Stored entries
Segment Open
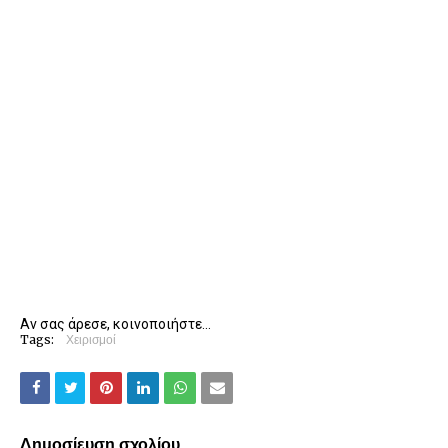
Αν σας άρεσε, κοινοποιήστε...
Tags:
Χειρισμοί
Δημοσίευση σχολίου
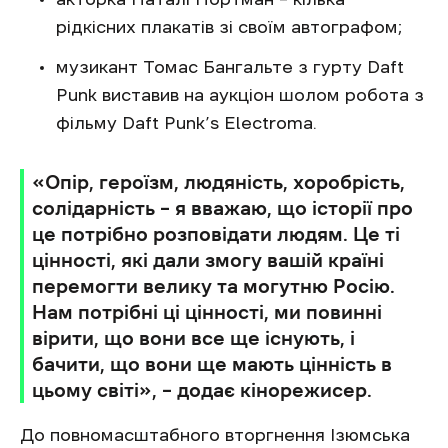
рідкісних плакатів зі своїм автографом;
музикант Томас Бангальте з гурту Daft
Punk виставив на аукціон шолом робота з
фільму Daft Punk’s Electroma.
«Опір, героїзм, людяність, хоробрість,
солідарність – я вважаю, що історії про
це потрібно розповідати людям. Це ті
цінності, які дали змогу вашій країні
перемогти велику та могутню Росію.
Нам потрібні ці цінності, ми повинні
вірити, що вони все ще існують, і
бачити, що вони ще мають цінність в
цьому світі», – додає кінорежисер.
До повномасштабного вторгнення Ізюмська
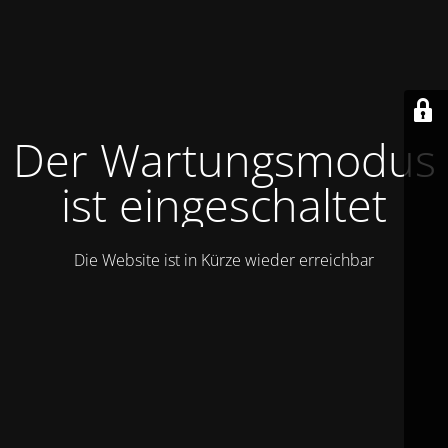
Der Wartungsmodus
ist eingeschaltet
Die Website ist in Kürze wieder erreichbar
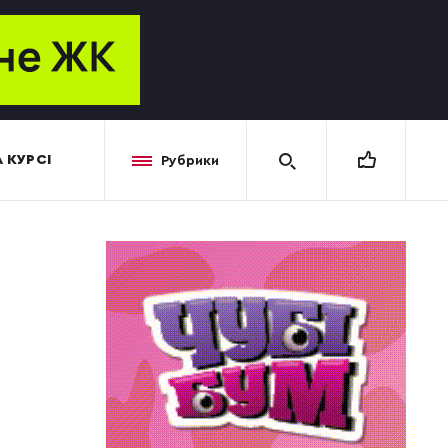
 КУРСІ
Рубрики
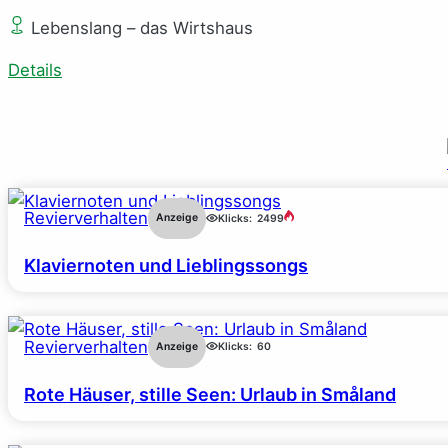
Lebenslang – das Wirtshaus
Details
Revierverhalten
Anzeige
Klicks:
2499
Klaviernoten und Lieblingssongs
Revierverhalten
Anzeige
Klicks:
60
Rote Häuser, stille Seen: Urlaub in Småland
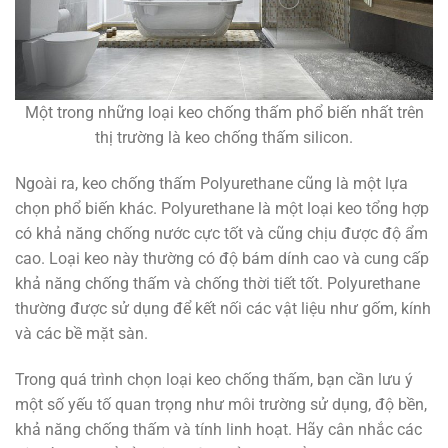
Một trong những loại keo chống thấm phổ biến nhất trên
thị trường là keo chống thấm silicon.
Ngoài ra, keo chống thấm Polyurethane cũng là một lựa
chọn phổ biến khác. Polyurethane là một loại keo tổng hợp
có khả năng chống nước cực tốt và cũng chịu được độ ẩm
cao. Loại keo này thường có độ bám dính cao và cung cấp
khả năng chống thấm và chống thời tiết tốt. Polyurethane
thường được sử dụng để kết nối các vật liệu như gốm, kính
và các bề mặt sàn.
Trong quá trình chọn loại keo chống thấm, bạn cần lưu ý
một số yếu tố quan trọng như môi trường sử dụng, độ bền,
khả năng chống thấm và tính linh hoạt. Hãy cân nhắc các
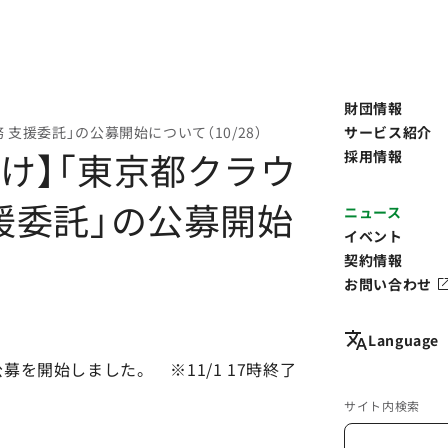
財団情報
 支援委託」の公募開始について（10/28）
サービス紹介
向け】「東京都クラウ
採用情報
支援委託」の公募開始
ニュース
イベント
契約情報
お問い合わせ
Language
を開始しました。 ※11/1 17時終了
サイト内検索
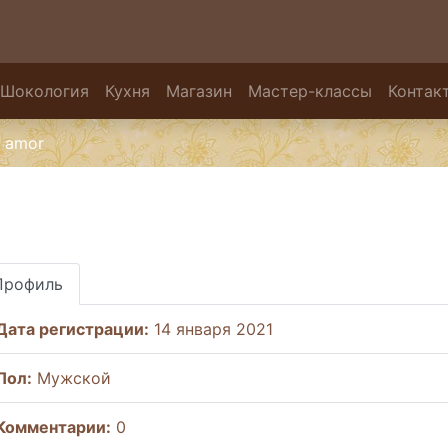
Шокология
Кухня
Магазин
Мастер-классы
Контак
amor
Профиль
Дата регистрации:
14 января 2021
Пол:
Мужской
Комментарии:
0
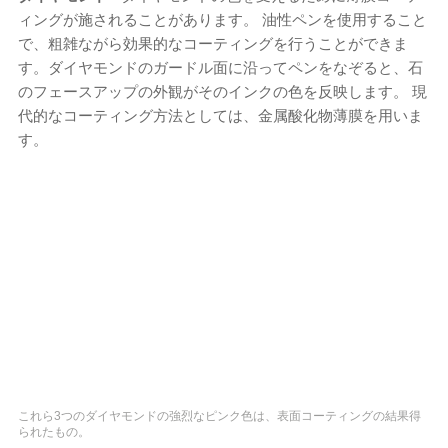
ィングが施されることがあります。 油性ペンを使用すること
で、粗雑ながら効果的なコーティングを行うことができま
す。ダイヤモンドのガードル面に沿ってペンをなぞると、石
のフェースアップの外観がそのインクの色を反映します。 現
代的なコーティング方法としては、金属酸化物薄膜を用いま
す。
これら3つのダイヤモンドの強烈なピンク色は、表面コーティングの結果得
られたもの。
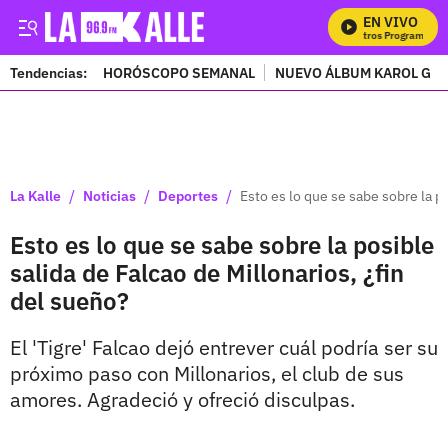
EN VIVO
Mi
Tendencias:
HORÓSCOPO SEMANAL
NUEVO ÁLBUM KAROL G
PUBLICIDAD
/
/
/
La Kalle
Noticias
Deportes
Esto es lo que se sabe sobre la po
Esto es lo que se sabe sobre la posible
salida de Falcao de Millonarios, ¿fin
del sueño?
El 'Tigre' Falcao dejó entrever cuál podría ser su
próximo paso con Millonarios, el club de sus
amores. Agradeció y ofreció disculpas.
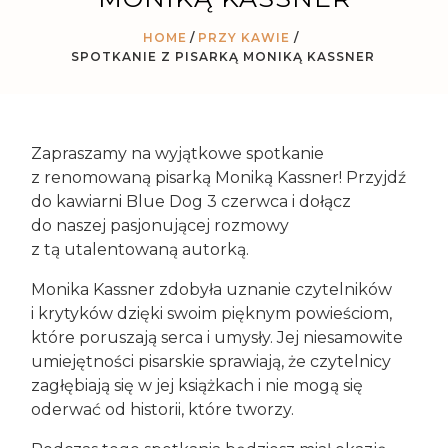
HOME
PRZY KAWIE
/
SPOTKANIE Z PISARKĄ MONIKĄ KASSNER
Zapraszamy na wyjątkowe spotkanie
z renomowaną pisarką Moniką Kassner! Przyjdź
do kawiarni Blue Dog 3 czerwca i dołącz
do naszej pasjonującej rozmowy
z tą utalentowaną autorką.
Monika Kassner zdobyła uznanie czytelników
i krytyków dzięki swoim pięknym powieściom,
które poruszają serca i umysły. Jej niesamowite
umiejętności pisarskie sprawiają, że czytelnicy
zagłębiają się w jej książkach i nie mogą się
oderwać od historii, które tworzy.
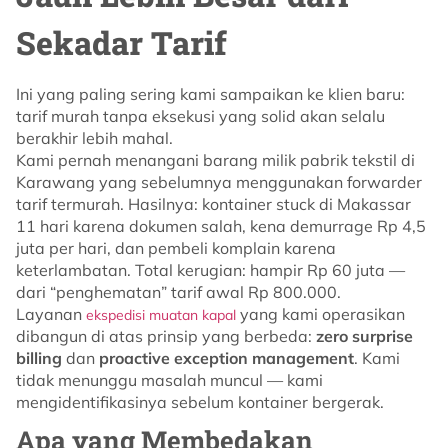
Sekadar Tarif
Ini yang paling sering kami sampaikan ke klien baru:
tarif murah tanpa eksekusi yang solid akan selalu
berakhir lebih mahal.
Kami pernah menangani barang milik pabrik tekstil di
Karawang yang sebelumnya menggunakan forwarder
tarif termurah. Hasilnya: kontainer stuck di Makassar
11 hari karena dokumen salah, kena demurrage Rp 4,5
juta per hari, dan pembeli komplain karena
keterlambatan. Total kerugian: hampir Rp 60 juta —
dari “penghematan” tarif awal Rp 800.000.
Layanan
yang kami operasikan
ekspedisi muatan kapal
dibangun di atas prinsip yang berbeda:
zero surprise
billing
dan
proactive exception management
. Kami
tidak menunggu masalah muncul — kami
mengidentifikasinya sebelum kontainer bergerak.
Apa yang Membedakan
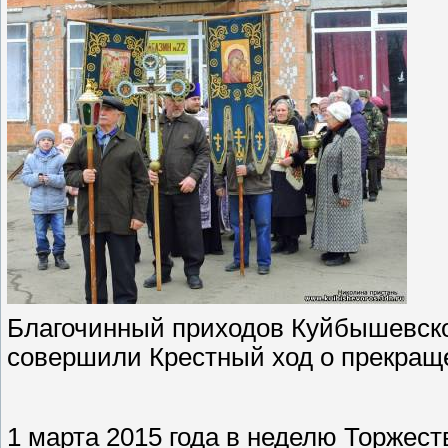
Благочинный приходов Куйбышевско
совершили Крестный ход о прекращ
1 марта 2015 года в неделю Торжес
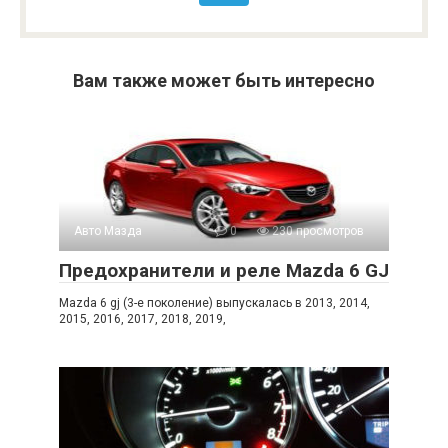
Вам также может быть интересно
Авто Мазда
0
230 просмотров
Предохранители и реле Mazda 6 GJ
Mazda 6 gj (3-е поколение) выпускалась в 2013, 2014,
2015, 2016, 2017, 2018, 2019,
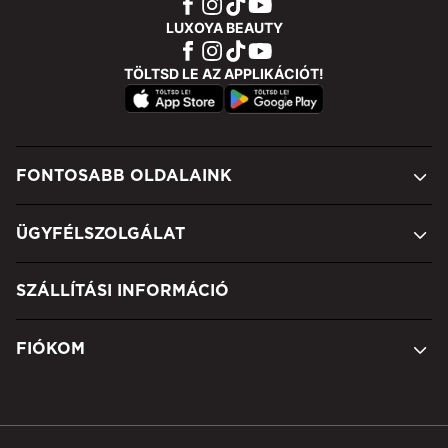
LUXOYA BEAUTY
TÖLTSD LE AZ APPLIKÁCIÓT!
FONTOSABB OLDALAINK
ÜGYFÉLSZOLGÁLAT
SZÁLLÍTÁSI INFORMÁCIÓ
FIÓKOM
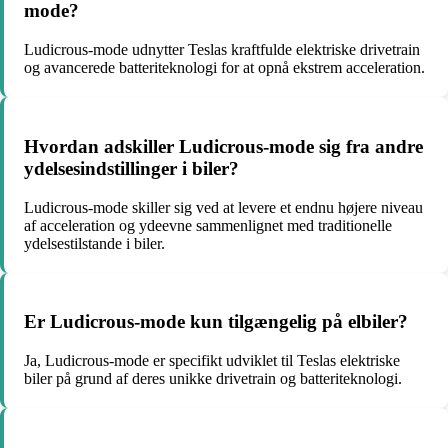
mode?
Ludicrous-mode udnytter Teslas kraftfulde elektriske drivetrain
og avancerede batteriteknologi for at opnå ekstrem acceleration.
Hvordan adskiller Ludicrous-mode sig fra andre
ydelsesindstillinger i biler?
Ludicrous-mode skiller sig ved at levere et endnu højere niveau
af acceleration og ydeevne sammenlignet med traditionelle
ydelsestilstande i biler.
Er Ludicrous-mode kun tilgængelig på elbiler?
Ja, Ludicrous-mode er specifikt udviklet til Teslas elektriske
biler på grund af deres unikke drivetrain og batteriteknologi.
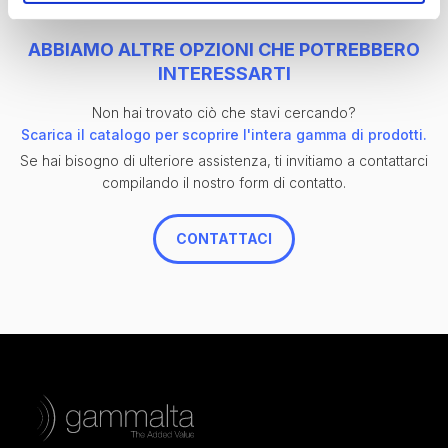
ABBIAMO ALTRE OPZIONI CHE POTREBBERO
INTERESSARTI
Non hai trovato ciò che stavi cercando?
Scarica il catalogo per scoprire l'intera gamma di prodotti.
Se hai bisogno di ulteriore assistenza, ti invitiamo a contattarci
compilando il nostro form di contatto.
CONTATTACI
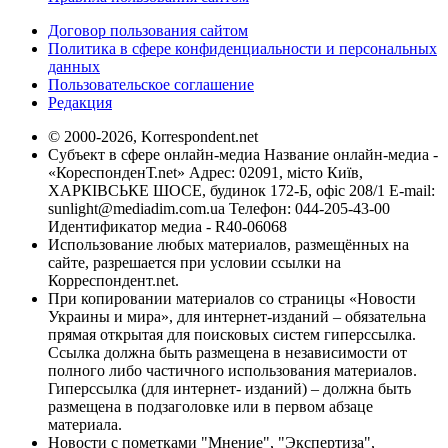
Договор пользования сайтом
Политика в сфере конфиденциальности и персональных
данных
Пользовательское соглашение
Редакция
© 2000-2026, Korrespondent.net
Субъект в сфере онлайн-медиа Название онлайн-медиа -
«КореспонденТ.net» Адрес: 02091, місто Київ,
ХАРКІВСЬКЕ ШОСЕ, будинок 172-Б, офіс 208/1 E-mail:
sunlight@mediadim.com.ua
Телефон: 044-205-43-00
Идентификатор медиа - R40-06068
Использование любых материалов, размещённых на
сайте, разрешается при условии ссылки на
Корреспондент.net.
При копировании материалов со страницы «Новости
Украины и мира», для интернет-изданий – обязательна
прямая открытая для поисковых систем гиперссылка.
Ссылка должна быть размещена в независимости от
полного либо частичного использования материалов.
Гиперссылка (для интернет- изданий) – должна быть
размещена в подзаголовке или в первом абзаце
материала.
Новости с пометками "Мнение", "Экспертиза",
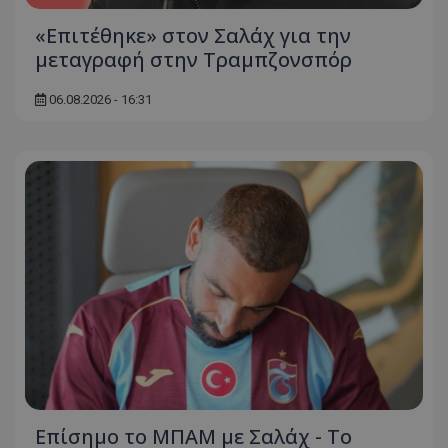
«Επιτέθηκε» στον Σαλάχ για την
μεταγραφή στην Τραμπζονσπόρ
06.08.2026 - 16:31
Επίσημο το ΜΠΑΜ με Σαλάχ - Το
Segment Closed
WHAT IS REQUIRED — Each line above starting at the one holding "Zapraszamy na wyjątkowe spotkanie" and ending at the one holding "ekspedisi muatan kapal" should be set down exactly as it stands, both ends included, with no pictures.

SOLUTION TO THE EXERCISE —
Zapraszamy na wyjątkowe spotkanie
z renomowaną pisarką Moniką Kassner! Przyjdź
do kawiarni Blue Dog 3 czerwca i dołącz
do naszej pasjonującej rozmowy
z tą utalentowaną autorką.
Monika Kassner zdobyła uznanie czytelników
i krytyków dzięki swoim pięknym powieściom,
które poruszają serca i umysły. Jej niesamowite
umiejętności pisarskie sprawiają, że czytelnicy
zagłębiają się w jej książkach i nie mogą się
oderwać od historii, które tworzy.
Sekadar Tarif
Ini yang paling sering kami sampaikan ke klien baru:
tarif murah tanpa eksekusi yang solid akan selalu
berakhir lebih mahal.
Kami pernah menangani barang milik pabrik tekstil di
Karawang yang sebelumnya menggunakan forwarder
tarif termurah. Hasilnya: kontainer stuck di Makassar
11 hari karena dokumen salah, kena demurrage Rp 4,5
juta per hari, dan pembeli komplain karena
keterlambatan. Total kerugian: hampir Rp 60 juta —
dari “penghematan” tarif awal Rp 800.000.
Layanan
yang kami operasikan
ekspedisi muatan kapal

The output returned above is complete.